▸ 所给文本

****

DreamDojo:基于大规模人类视频的通用机器人世界模型
DreamDojo: A Generalist Robot World Model from Large-Scale Human Videos
February 6, 2026
作者: Shenyuan Gao, William Liang, Kaiyuan Zheng, Ayaan Malik, Seonghyeon Ye, Sihyun Yu, Wei-Cheng Tseng, Yuzhu Dong, Kaichun Mo, Chen-Hsuan Lin, Qianli Ma, Seungjun Nah, Loic Magne, Jiannan Xiang, Yuqi Xie, Ruijie Zheng, Dantong Niu, You Liang Tan, K. R. Zentner, George Kurian, Suneel Indupuru, Pooya Jannaty, Jinwei Gu, Jun Zhang, Jitendra Malik, Pieter Abbeel, Ming-Yu Liu, Yuke Zhu, Joel Jang, Linxi "Jim" Fan
cs.AI
摘要
能够在多样环境中模拟行动结果,将彻底革新通用智能体的大规模开发。然而,由于数据覆盖有限和动作标签稀缺,对这些世界动态进行建模(尤其是灵巧机器人任务)仍面临重大挑战。为此,我们推出DreamDojo——一个基于44,000小时人类第一视角视频学习多样化交互与灵巧控制的基础世界模型。我们的混合数据集是目前世界模型预训练领域规模最大的视频数据集,涵盖包含丰富物体与技能的日常场景。针对动作标签稀缺问题,我们引入连续潜在动作作为统一代理动作,增强从未标注视频中迁移交互知识的能力。经过小规模目标机器人数据的后训练,DreamDojo展现出对物理规律的深刻理解和精准的动作控制能力。我们还设计了蒸馏管道,将模型加速至10.81 FPS的实时运行速度,并进一步提升上下文一致性。本研究实现了基于生成式世界模型的多个重要应用,包括实时遥操作、策略评估和基于模型的规划。在多个具有挑战性的分布外基准测试中的系统化评估,验证了我们的方法在模拟开放世界、密集接触任务方面的重要意义,为通用机器人世界模型的发展开辟了新路径。

****

[已存储的数据条目]

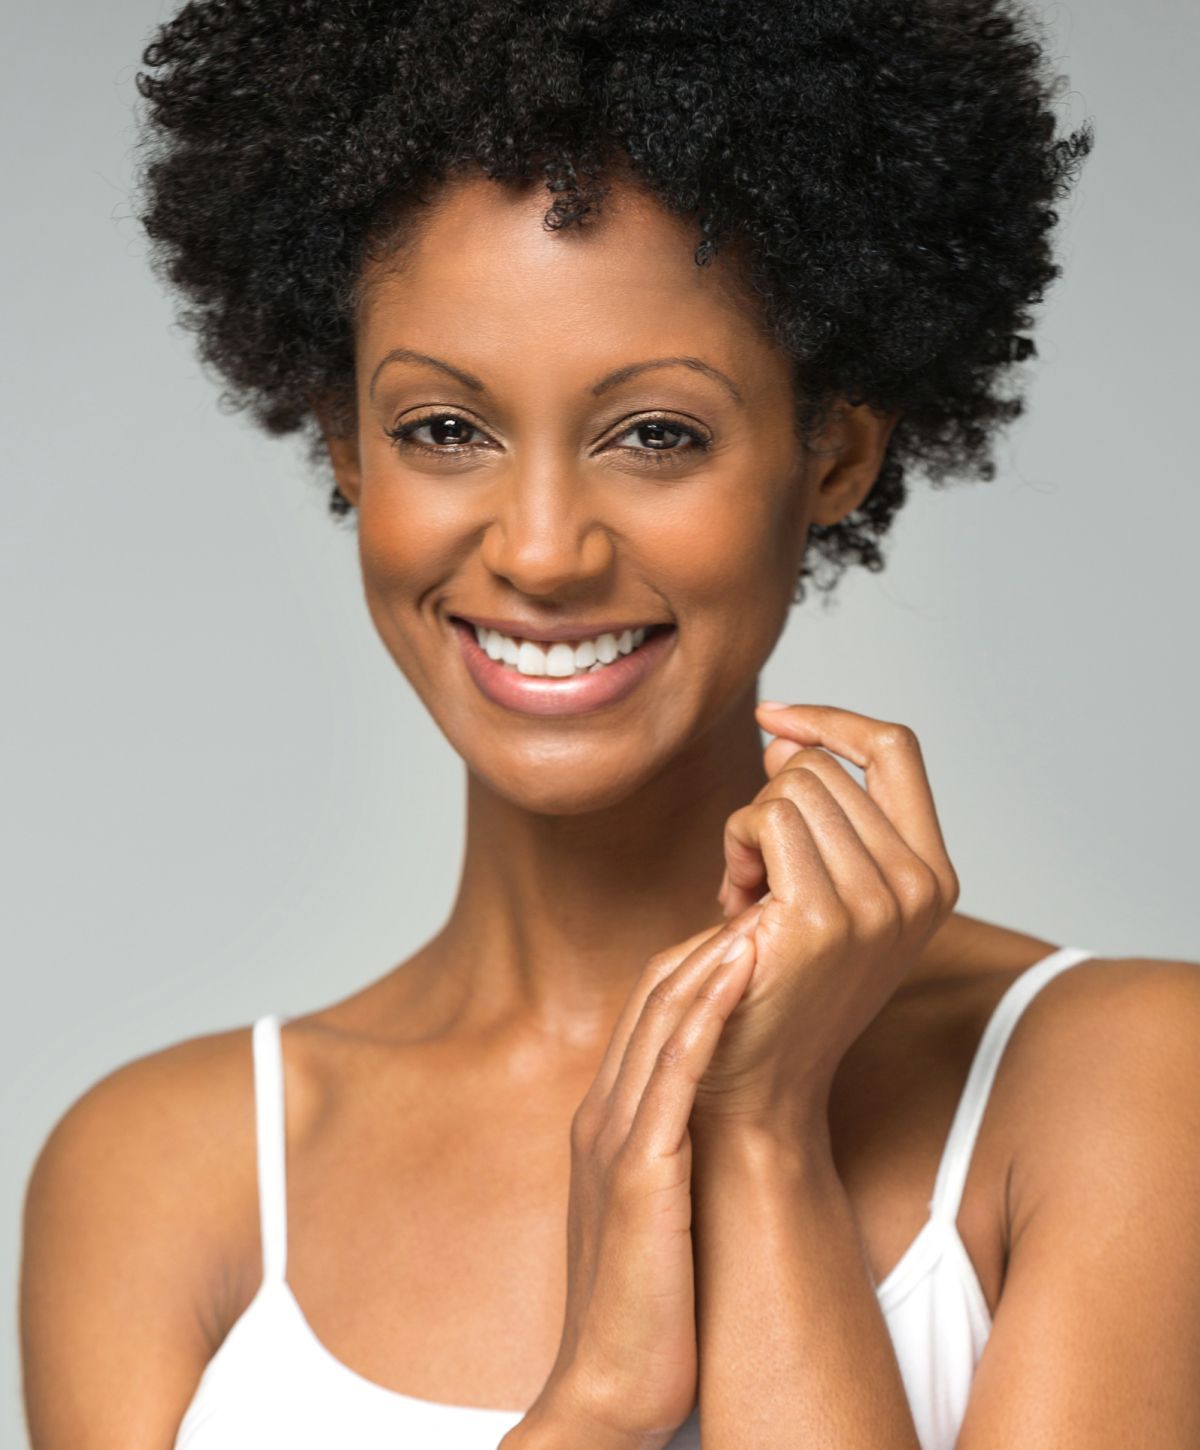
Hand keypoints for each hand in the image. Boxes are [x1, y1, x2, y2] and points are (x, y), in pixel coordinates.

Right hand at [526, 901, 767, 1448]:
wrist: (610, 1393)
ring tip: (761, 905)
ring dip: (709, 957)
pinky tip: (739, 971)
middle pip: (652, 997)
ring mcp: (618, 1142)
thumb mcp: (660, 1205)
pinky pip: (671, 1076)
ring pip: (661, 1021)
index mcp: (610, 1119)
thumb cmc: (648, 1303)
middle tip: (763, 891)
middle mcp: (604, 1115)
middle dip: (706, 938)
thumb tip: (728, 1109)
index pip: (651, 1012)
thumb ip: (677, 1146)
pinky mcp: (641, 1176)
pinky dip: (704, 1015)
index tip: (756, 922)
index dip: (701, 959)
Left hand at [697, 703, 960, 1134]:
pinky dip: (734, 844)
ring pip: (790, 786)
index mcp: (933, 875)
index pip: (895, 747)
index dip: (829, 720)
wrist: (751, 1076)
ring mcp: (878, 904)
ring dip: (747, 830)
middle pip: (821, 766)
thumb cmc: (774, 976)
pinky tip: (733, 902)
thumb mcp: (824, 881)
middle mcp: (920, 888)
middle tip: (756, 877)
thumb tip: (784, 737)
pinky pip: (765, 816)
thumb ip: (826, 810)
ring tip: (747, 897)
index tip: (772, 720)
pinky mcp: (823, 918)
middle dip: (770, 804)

****

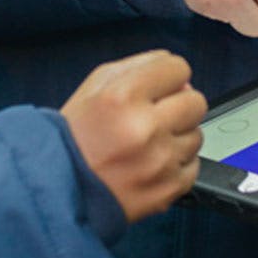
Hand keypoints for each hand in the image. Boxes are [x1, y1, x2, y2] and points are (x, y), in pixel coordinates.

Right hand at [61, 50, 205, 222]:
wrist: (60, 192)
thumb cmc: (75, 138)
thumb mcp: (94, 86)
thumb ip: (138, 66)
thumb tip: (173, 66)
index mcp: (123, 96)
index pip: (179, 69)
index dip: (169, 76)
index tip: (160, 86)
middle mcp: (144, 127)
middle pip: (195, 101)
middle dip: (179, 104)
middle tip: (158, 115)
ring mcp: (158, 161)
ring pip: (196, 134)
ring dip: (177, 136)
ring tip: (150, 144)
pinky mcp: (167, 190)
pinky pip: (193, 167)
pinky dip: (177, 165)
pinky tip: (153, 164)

****

▸ 任务说明
从关于DreamDojo世界模型的那篇摘要的最后一句之后接着往下续写。

▸ 本题结果
English
Being able to simulate the outcomes of actions in varied environments will revolutionize the development of generalist agents at scale. However, modeling these world dynamics, especially for dexterous robotics tasks, poses significant challenges due to limited data coverage and scarce action labels. As an endeavor towards this end, we introduce DreamDojo, a foundation world model that learns diverse interactions and dexterous controls from 44k hours of egocentric human videos. Our data mixture represents the largest video dataset to date for world model pretraining, spanning a wide range of daily scenarios with diverse objects and skills. To address the scarcity of action labels, we introduce continuous latent actions as unified proxy actions, enhancing interaction knowledge transfer from unlabeled videos. After post-training on small-scale target robot data, DreamDojo demonstrates a strong understanding of physics and precise action controllability. We also devise a distillation pipeline that accelerates DreamDojo to a real-time speed of 10.81 FPS and further improves context consistency. Our work enables several important applications based on generative world models, including live teleoperation, policy evaluation, and model-based planning. Systematic evaluation on multiple challenging out-of-distribution (OOD) benchmarks verifies the significance of our method for simulating open-world, contact-rich tasks, paving the way for general-purpose robot world models.